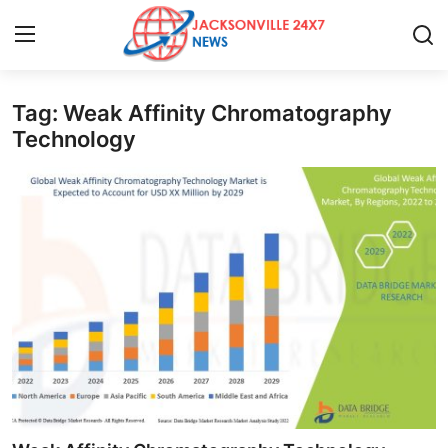
Tag: Weak Affinity Chromatography
Home
Technology
Press Release
Contact
Privacy Policy
About
News Network
Health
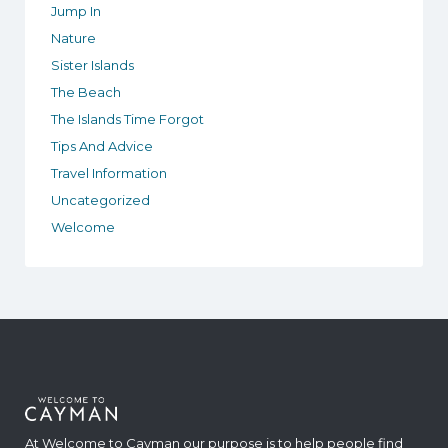
Jump In
Nature
Sister Islands
The Beach
The Islands Time Forgot
Tips And Advice
Travel Information
Uncategorized
Welcome
At Welcome to Cayman our purpose is to help people find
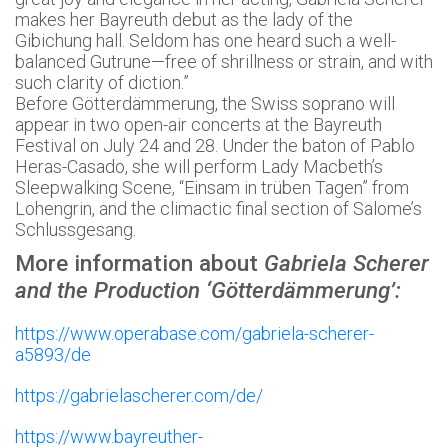
makes her Bayreuth debut as the lady of the
Gibichung hall. Seldom has one heard such a well-
balanced Gutrune—free of shrillness or strain, and with
such clarity of diction.”
Before Götterdämmerung, the Swiss soprano will
appear in two open-air concerts at the Bayreuth
Festival on July 24 and 28. Under the baton of Pablo
Heras-Casado, she will perform Lady Macbeth’s
Sleepwalking Scene, “Einsam in trüben Tagen” from
Lohengrin, and the climactic final section of Salome’s
Schlussgesang.
More information about
Gabriela Scherer
and the Production ‘Götterdämmerung’:
https://www.operabase.com/gabriela-scherer-
a5893/de
https://gabrielascherer.com/de/
https://www.bayreuther-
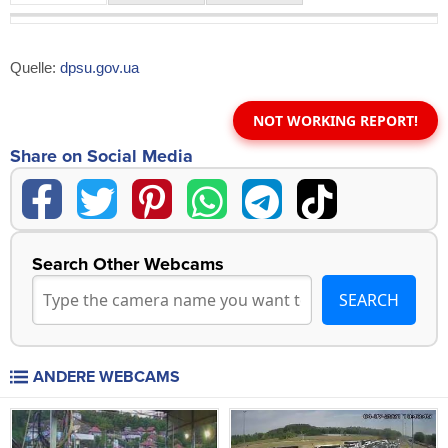
Quelle:
dpsu.gov.ua
NOT WORKING REPORT!
Share on Social Media
Search Other Webcams
ANDERE WEBCAMS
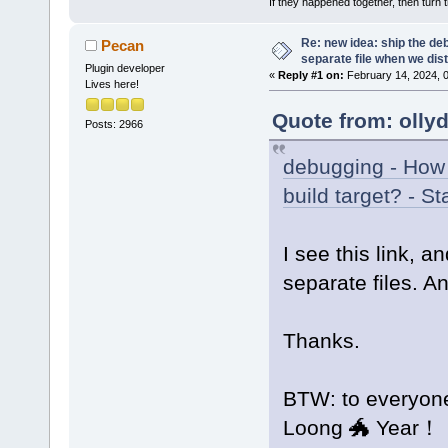
If they happened together, then turn 
Re: new idea: ship the de
Pecan
separate file when we dist
Plugin developer
«
Reply #1 on:
February 14, 2024, 
Lives here!
Quote from: olly
Posts: 2966
debugging - How 
build target? - S
I see this link, a
separate files. A
Thanks.
BTW: to everyon
Loong 🐲 Year！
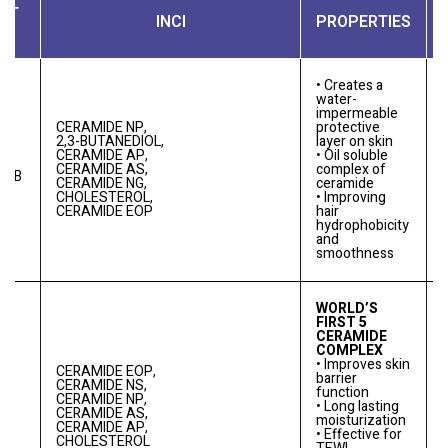
CT
INCI
PROPERTIES
• Creates a
water-
impermeable
CERAMIDE NP,
protective
2,3-BUTANEDIOL,
layer on skin
CERAMIDE AP,
• Oil soluble
CERAMIDE AS,
complex of
0
E B
CERAMIDE NG,
ceramide
CHOLESTEROL,
• Improving
CERAMIDE EOP
hair
hydrophobicity
and
smoothness
WORLD’S
FIRST 5
CERAMIDE
COMPLEX
• Improves skin
CERAMIDE EOP,
barrier
CERAMIDE NS,
function
CERAMIDE NP,
• Long lasting
0
DE
CERAMIDE AS,
moisturization
CERAMIDE AP,
• Effective for
CHOLESTEROL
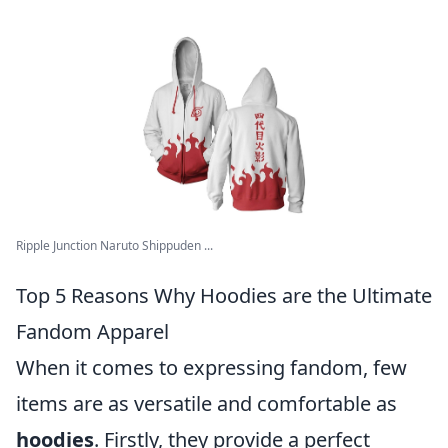
Ripple Junction Naruto Shippuden ...
Top 5 Reasons Why Hoodies are the Ultimate
Fandom Apparel
When it comes to expressing fandom, few
items are as versatile and comfortable as
hoodies
. Firstly, they provide a perfect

> **YOUR ASSIGNMENT**: Your answer must be an exact copy of the records, minus any pictures.

> **RESULT**:
Tag: Weak Affinity Chromatography
Home
Technology
Press Release
Contact
Privacy Policy
About
News Network
Health
Jump In
Nature
Sister Islands
The Beach
The Islands Time Forgot
Tips And Advice
Travel Information
Uncategorized
Welcome
At Welcome to Cayman our purpose is to help people find
makes her Bayreuth debut as the lady of the
Gibichung hall. Seldom has one heard such a well-
balanced Gutrune—free of shrillness or strain, and with
such clarity of diction.”
Before Götterdämmerung, the Swiss soprano will
appear in two open-air concerts at the Bayreuth
Festival on July 24 and 28. Under the baton of Pablo
Heras-Casado, she will perform Lady Macbeth’s
Sleepwalking Scene, “Einsam in trüben Tagen” from
Lohengrin, and the climactic final section of Salome’s
Schlussgesang.
More information about
Gabriela Scherer
and the Production ‘Götterdämmerung’:
https://www.operabase.com/gabriela-scherer-
a5893/de
https://gabrielascherer.com/de/
https://www.bayreuther-
Quelle:
dpsu.gov.ua
NOT WORKING REPORT!
Share on Social Media
Search Other Webcams
ANDERE WEBCAMS
If they happened together, then turn 
Re: new idea: ship the de
Pecan
separate file when we dist
Plugin developer
«
Reply #1 on:
February 14, 2024, 
Lives here!
Quote from: olly
Posts: 2966
debugging - How 
build target? - S
I see this link, a
separate files. A
Thanks.
BTW: to everyon
Loong 🐲 Year！
CT
INCI
PROPERTIES
• Creates a
water-
impermeable
CERAMIDE NP,
protective
2,3-BUTANEDIOL,
layer on skin
CERAMIDE AP,
• Oil soluble
CERAMIDE AS,
complex of
0
E B
CERAMIDE NG,
ceramide
CHOLESTEROL,
• Improving
CERAMIDE EOP
hair
hydrophobicity
and
smoothness
WORLD’S
FIRST 5
CERAMIDE
COMPLEX
• Improves skin
CERAMIDE EOP,
barrier
CERAMIDE NS,
function
CERAMIDE NP,
• Long lasting
0
DE
CERAMIDE AS,
moisturization
CERAMIDE AP,
• Effective for
CHOLESTEROL
Ripple Junction Naruto Shippuden ...
Top 5 Reasons Why Hoodies are the Ultimate
Fandom Apparel
When it comes to expressing fandom, few
items are as versatile and comfortable as
hoodies
. Firstly, they provide a perfect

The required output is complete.